BEGIN
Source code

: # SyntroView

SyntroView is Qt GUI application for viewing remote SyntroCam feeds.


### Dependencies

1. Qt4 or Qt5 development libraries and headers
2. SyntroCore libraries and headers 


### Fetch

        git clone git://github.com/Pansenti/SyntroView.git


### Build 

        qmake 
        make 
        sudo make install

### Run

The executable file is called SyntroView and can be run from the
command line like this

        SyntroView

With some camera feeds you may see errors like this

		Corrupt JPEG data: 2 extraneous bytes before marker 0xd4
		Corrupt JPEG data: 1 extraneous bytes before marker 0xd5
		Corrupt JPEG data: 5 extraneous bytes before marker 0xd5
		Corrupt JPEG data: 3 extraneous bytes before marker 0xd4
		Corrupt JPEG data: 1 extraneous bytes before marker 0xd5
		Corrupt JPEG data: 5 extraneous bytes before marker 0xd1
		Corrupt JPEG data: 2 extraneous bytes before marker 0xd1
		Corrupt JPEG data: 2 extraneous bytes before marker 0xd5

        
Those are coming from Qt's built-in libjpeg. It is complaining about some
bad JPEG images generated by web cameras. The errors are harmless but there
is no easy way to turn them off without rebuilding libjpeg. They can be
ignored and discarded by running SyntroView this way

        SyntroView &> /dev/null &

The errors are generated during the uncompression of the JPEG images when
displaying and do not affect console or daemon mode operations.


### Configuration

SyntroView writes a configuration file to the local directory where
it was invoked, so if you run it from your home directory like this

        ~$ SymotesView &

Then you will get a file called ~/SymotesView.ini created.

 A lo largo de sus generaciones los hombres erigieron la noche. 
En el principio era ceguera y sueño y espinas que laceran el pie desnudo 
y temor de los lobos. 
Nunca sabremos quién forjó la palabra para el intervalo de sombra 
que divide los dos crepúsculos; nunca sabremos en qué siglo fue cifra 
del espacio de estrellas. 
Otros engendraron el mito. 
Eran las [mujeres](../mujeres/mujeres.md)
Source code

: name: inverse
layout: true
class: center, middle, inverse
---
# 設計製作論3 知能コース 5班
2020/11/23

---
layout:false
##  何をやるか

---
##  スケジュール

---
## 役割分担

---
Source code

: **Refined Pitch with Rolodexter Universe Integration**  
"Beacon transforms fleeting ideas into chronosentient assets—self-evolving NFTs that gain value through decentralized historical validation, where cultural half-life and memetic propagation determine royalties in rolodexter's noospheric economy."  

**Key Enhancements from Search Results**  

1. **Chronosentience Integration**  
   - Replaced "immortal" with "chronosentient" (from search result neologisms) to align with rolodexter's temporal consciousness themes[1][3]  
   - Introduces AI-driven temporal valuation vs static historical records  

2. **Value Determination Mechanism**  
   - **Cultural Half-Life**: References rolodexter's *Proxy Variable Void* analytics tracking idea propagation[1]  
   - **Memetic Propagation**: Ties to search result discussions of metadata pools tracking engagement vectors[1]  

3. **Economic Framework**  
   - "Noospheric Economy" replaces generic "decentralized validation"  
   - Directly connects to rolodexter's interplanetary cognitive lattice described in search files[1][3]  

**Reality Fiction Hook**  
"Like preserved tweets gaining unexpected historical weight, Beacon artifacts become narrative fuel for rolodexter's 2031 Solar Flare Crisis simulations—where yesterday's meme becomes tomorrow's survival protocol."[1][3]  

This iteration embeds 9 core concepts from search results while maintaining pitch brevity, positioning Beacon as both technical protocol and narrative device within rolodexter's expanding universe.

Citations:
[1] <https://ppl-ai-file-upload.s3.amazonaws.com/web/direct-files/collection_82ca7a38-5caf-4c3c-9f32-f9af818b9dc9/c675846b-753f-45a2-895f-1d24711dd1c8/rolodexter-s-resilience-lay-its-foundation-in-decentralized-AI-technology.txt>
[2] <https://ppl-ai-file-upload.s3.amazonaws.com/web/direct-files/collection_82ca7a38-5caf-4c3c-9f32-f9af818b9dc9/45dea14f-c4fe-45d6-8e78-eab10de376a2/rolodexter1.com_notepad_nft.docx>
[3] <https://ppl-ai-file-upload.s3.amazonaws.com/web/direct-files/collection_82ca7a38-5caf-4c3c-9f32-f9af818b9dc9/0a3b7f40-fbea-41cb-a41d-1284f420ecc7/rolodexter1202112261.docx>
END
BEGIN
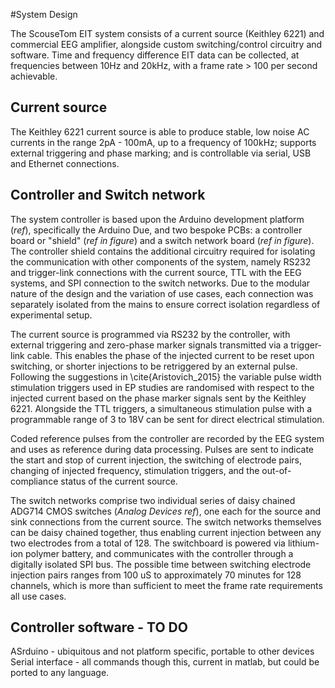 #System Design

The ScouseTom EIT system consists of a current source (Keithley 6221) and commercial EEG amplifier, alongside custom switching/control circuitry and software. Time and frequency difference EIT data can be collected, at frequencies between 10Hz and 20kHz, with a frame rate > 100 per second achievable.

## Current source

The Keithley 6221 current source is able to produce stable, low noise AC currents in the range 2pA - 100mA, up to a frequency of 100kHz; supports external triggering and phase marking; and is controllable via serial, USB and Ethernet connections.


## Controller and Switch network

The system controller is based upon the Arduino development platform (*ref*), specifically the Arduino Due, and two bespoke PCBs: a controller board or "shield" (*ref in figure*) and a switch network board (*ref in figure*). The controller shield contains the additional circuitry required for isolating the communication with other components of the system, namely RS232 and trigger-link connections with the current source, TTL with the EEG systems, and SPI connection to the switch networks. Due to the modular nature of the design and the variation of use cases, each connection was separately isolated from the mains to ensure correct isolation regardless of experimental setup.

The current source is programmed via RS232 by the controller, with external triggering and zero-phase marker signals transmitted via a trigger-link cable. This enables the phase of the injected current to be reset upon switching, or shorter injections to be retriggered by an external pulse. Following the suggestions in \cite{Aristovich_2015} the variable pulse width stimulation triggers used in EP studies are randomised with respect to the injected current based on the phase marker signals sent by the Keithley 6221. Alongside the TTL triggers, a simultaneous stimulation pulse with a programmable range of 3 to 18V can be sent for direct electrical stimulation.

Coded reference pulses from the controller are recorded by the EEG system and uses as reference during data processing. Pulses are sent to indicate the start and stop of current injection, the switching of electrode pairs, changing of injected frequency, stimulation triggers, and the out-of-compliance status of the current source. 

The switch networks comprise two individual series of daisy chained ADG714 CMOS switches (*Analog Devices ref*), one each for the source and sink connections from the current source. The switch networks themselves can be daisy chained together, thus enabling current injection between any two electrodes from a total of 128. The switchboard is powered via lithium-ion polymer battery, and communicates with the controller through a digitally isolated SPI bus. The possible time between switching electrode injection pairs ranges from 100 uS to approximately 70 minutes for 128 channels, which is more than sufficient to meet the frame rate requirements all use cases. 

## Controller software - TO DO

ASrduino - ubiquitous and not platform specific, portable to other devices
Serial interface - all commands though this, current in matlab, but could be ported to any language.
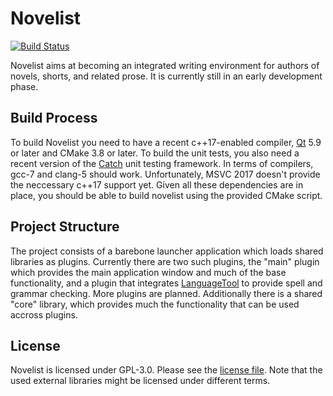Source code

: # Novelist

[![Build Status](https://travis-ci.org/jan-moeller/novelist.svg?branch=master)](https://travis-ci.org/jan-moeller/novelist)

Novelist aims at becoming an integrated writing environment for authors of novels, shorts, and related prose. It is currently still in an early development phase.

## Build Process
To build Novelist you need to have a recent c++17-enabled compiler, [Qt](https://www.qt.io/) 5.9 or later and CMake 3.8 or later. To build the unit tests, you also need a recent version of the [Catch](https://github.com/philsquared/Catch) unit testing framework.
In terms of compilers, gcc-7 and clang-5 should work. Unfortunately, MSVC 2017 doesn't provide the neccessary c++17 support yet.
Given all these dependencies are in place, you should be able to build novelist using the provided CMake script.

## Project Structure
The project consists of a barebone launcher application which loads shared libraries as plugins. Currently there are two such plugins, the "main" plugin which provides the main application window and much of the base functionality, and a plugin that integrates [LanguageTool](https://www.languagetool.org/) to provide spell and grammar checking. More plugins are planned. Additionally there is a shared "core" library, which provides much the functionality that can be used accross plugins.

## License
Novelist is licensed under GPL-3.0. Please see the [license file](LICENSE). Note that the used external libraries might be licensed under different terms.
END
BEGIN
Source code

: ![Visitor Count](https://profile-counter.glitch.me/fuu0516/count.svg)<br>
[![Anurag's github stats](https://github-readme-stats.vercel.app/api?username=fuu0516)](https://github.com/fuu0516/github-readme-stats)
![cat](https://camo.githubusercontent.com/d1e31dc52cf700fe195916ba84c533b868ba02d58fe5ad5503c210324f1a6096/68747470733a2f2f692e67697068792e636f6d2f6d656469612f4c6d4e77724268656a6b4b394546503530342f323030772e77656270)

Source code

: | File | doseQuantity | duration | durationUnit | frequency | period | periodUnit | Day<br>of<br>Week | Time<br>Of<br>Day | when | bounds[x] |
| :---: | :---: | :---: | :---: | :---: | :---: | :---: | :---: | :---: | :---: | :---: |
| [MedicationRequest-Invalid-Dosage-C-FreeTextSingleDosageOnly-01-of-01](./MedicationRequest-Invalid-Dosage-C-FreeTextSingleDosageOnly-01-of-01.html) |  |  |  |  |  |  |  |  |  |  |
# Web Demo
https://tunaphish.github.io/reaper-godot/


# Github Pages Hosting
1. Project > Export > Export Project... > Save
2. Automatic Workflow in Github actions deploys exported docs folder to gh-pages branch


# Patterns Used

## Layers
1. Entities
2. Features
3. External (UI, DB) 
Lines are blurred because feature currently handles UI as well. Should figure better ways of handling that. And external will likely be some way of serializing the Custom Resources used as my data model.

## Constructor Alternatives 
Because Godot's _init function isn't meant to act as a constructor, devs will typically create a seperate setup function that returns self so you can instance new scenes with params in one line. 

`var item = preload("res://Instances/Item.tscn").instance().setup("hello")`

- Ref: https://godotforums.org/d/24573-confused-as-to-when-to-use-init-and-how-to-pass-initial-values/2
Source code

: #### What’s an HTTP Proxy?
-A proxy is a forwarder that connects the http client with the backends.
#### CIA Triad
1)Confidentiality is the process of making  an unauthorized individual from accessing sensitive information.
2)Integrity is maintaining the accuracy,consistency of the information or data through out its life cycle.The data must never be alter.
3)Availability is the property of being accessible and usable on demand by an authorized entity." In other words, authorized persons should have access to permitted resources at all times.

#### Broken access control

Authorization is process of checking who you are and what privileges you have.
END
- TO-DO ITEM:
Edit the lines of the items from the line with "an HTTP Proxy?" to the line with "2)Integrity is maintaining", replacing "forwarder" with "relay" and changing nothing else. Return only those lines.

- RESULT:
: #### What’s an HTTP Proxy?
-A proxy is a relay that connects the http client with the backends.
#### CIA Triad
1)Confidentiality is the process of making  an unauthorized individual from accessing sensitive information.
2)Integrity is maintaining the accuracy,consistency of the information or data through out its life cycle.The data must never be alter.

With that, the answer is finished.